En el primer caso, la extrema violencia sume a Esmeraldas en un callejón sin salida. La misma Policía Nacional reconoce sus limitaciones ante poderosas bandas narcocriminales. Sus nexos con grupos similares de Colombia son incuestionables.
Si la principal institución del Estado encargada de garantizar la seguridad a los ecuatorianos, ni siquiera puede ingresar a la cárcel de esa ciudad es fácil deducir el abandono de la población civil.
La semana pasada, el país miró absorto cómo los locales comerciales cerraban sus puertas desde las 15h00 por temor a las balaceras entre miembros de bandas delictivas.
Según un jefe policial, no se trata de simples bandas sino de verdaderos carteles, cuyo armamento no se compara con el dotado por el Estado a la fuerza pública.
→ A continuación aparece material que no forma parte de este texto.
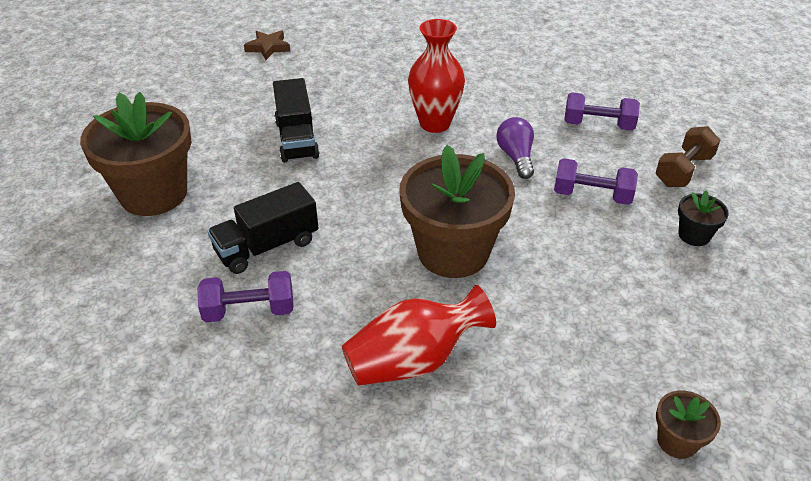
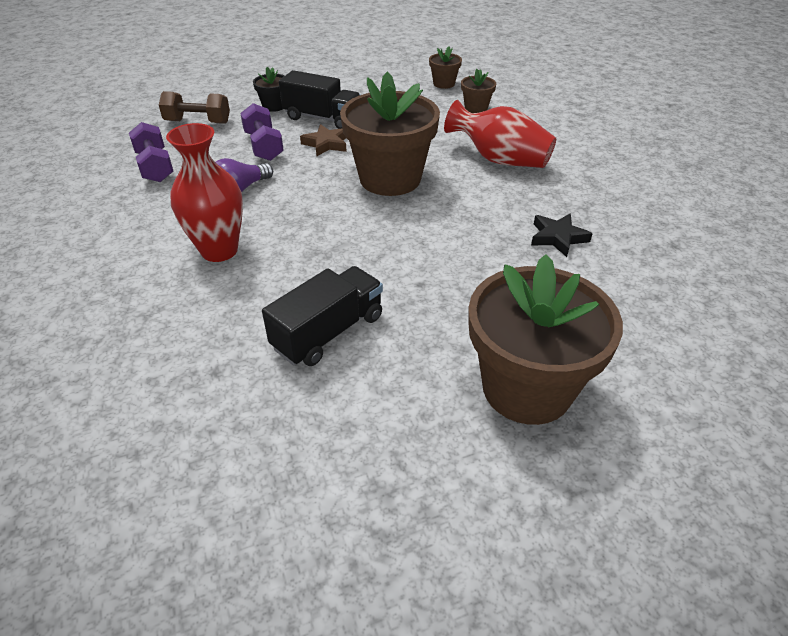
camera: 125 degrees left, 0 degrees up
purple dumbbell [197,271,294,322] -> black star [531,213,593,257]
black truck [207,182,318,274] -> black truck moved to [279,70,361,129]
brown star [244,30,290,60] -> brown star moved to [300,124,347,156]
none -> brown flower pot [461,69,496,113]

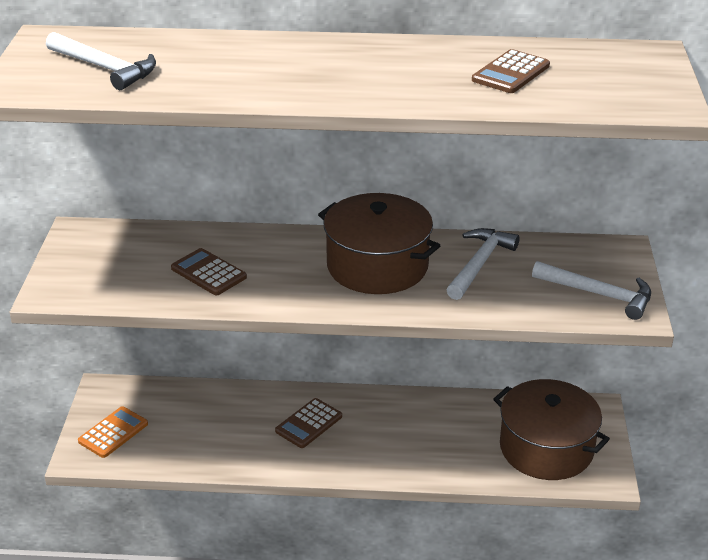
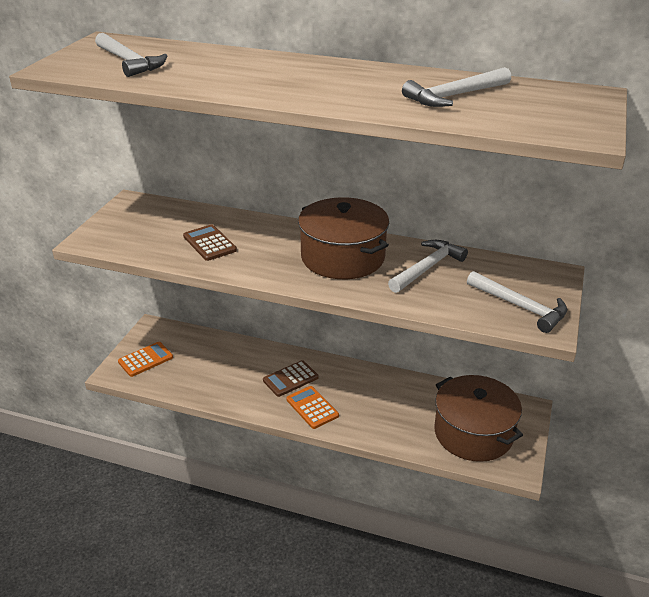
camera: 15 degrees right, 0 degrees up
brown calculator [472,49,550,93] -> white hammer [402,67,511,107]
none -> orange calculator [286,386,339,429]

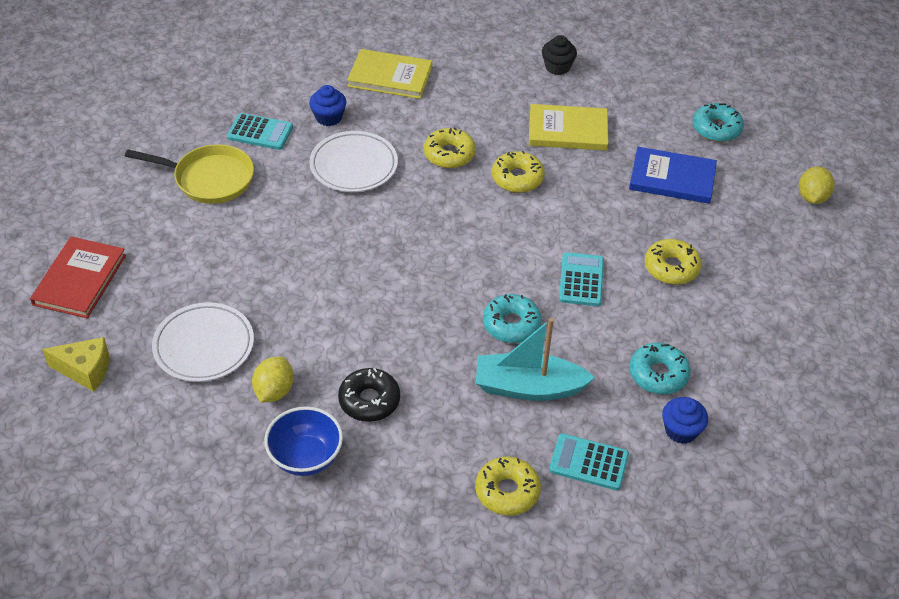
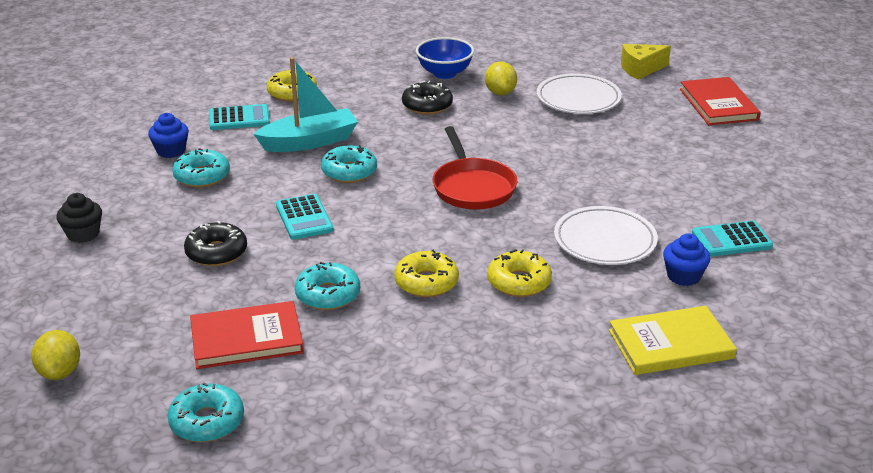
camera: 155 degrees right, 15 degrees down
yellow pan [125,144,254,204] -> none
yellow book [529,104,608,150] -> none
black cupcake [542,35,577,75] -> black cupcake moved to [56,193,102,243]
blue book [629,147,717,204] -> red book [190,301,304,369]
yellow donut [645,239,702,285] -> black donut [184,221,247,266]
none -> turquoise donut [295,262,360,310]
none -> red pan [433,126,517,209]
El Gobierno aún no ha reaccionado con la firmeza requerida; y para el ojo ciudadano se ha dejado rebasar por el crimen trasnacional, con don de mando no solo en Esmeraldas sino en otras ciudades del país.
En el caso de la “ciudad verde”, víctima de la corrupción de las diferentes autoridades seccionales, el Estado se olvidó desde quién sabe cuándo de amplios sectores sociales, empobrecidos, casi analfabetos, sin servicios básicos, ahora presas fáciles del narcotráfico.
En materia de seguridad, ¿estamos ya ante un “Estado fallido”?
Hay otra información crítica: después de Argentina y Perú, Ecuador es el de mayor prevalencia de inseguridad alimentaria, agravada por la pandemia, según un informe de la FAO.
El 36 % de los 18 millones de ecuatorianos tiene problemas para obtener alimentos nutritivos. En muchos casos ese tipo de inseguridad es severa: implica dejar de comer entre uno o más días. O, con suerte, ingerir “comida chatarra”.
Mientras no haya un proyecto de país, aquellos y otros problemas seguirán socavando los cimientos del Ecuador.